* _Extract provided_:
^^^^
Gynaecologist on leave since 2019 entitled to be reinstated
The Court of Appeal has ruled that a consultant gynaecologist who has been on administrative leave from his role since August 2019 is entitled to an order terminating his suspension and reinstating him with immediate effect. Picture: iStock
The Court of Appeal has ruled that a consultant gynaecologist who has been on administrative leave from his role since August 2019 is entitled to an order terminating his suspension and reinstating him with immediate effect.
Ray O’Sullivan was placed on administrative leave from his position at St Luke’s Hospital in Kilkenny on full pay in August 2019.
It followed concerns raised by nursing staff at the hospital in connection with five patients who attended St Luke’s for hysteroscopy procedures.
It was alleged that unauthorised and unapproved actions and procedures for research were conducted on the patients without their knowledge.
He was informed in August 2019 by the chief executive of the HSE, Paul Reid, that he was being placed on administrative leave.
In the 61-page judgment by the three-judge Court of Appeal, Mr Justice Seamus Noonan noted that Prof O’Sullivan had not informed any of the relevant hospital authorities of his intention to undertake the feasibility study on the patients.
^^^^
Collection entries
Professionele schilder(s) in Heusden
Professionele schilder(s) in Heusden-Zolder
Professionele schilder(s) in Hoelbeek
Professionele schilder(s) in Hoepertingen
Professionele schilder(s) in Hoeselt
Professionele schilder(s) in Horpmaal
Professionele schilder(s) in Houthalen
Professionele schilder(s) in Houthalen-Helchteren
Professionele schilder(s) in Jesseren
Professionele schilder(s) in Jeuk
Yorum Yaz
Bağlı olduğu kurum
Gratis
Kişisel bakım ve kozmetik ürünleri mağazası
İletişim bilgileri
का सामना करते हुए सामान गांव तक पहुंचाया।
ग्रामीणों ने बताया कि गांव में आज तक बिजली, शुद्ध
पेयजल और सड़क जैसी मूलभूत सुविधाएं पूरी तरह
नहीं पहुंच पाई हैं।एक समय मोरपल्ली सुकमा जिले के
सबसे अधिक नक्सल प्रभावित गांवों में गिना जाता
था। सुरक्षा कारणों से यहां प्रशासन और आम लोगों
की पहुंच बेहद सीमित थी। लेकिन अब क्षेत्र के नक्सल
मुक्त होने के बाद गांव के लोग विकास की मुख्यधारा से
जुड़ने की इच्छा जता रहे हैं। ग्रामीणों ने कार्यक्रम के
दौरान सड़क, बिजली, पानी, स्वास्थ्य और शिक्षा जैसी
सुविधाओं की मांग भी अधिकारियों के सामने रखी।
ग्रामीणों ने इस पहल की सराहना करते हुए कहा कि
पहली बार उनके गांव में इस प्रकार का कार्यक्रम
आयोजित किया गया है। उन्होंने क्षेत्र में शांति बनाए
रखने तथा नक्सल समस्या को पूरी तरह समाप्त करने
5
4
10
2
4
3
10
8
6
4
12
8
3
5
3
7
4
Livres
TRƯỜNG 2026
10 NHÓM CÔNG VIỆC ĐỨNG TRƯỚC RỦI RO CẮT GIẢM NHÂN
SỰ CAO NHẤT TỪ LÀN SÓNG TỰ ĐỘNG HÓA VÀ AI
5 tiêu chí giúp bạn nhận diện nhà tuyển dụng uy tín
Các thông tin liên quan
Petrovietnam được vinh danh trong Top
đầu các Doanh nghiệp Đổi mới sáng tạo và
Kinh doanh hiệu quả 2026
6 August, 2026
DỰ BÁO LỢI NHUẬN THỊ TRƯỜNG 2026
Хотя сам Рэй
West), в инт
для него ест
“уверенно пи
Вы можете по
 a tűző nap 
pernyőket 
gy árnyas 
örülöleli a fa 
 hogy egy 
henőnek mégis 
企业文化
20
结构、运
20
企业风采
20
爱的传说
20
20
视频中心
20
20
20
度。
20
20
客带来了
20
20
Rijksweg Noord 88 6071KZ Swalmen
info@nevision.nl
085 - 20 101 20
^^^^
* _Your instructions_:
Answer these from the report on the gynaecologist's reinstatement:
(a) At which hospital did Ray O'Sullivan hold his position?
(b) Who informed him in August 2019 that he was being placed on administrative leave?
(c) How many pages long is the Court of Appeal judgment?
The collection entries stand apart from the report and are separate material.

* _Result of the task_:
(a) St Luke's Hospital in Kilkenny
(b) Paul Reid, the chief executive of the HSE
(c) 61 pages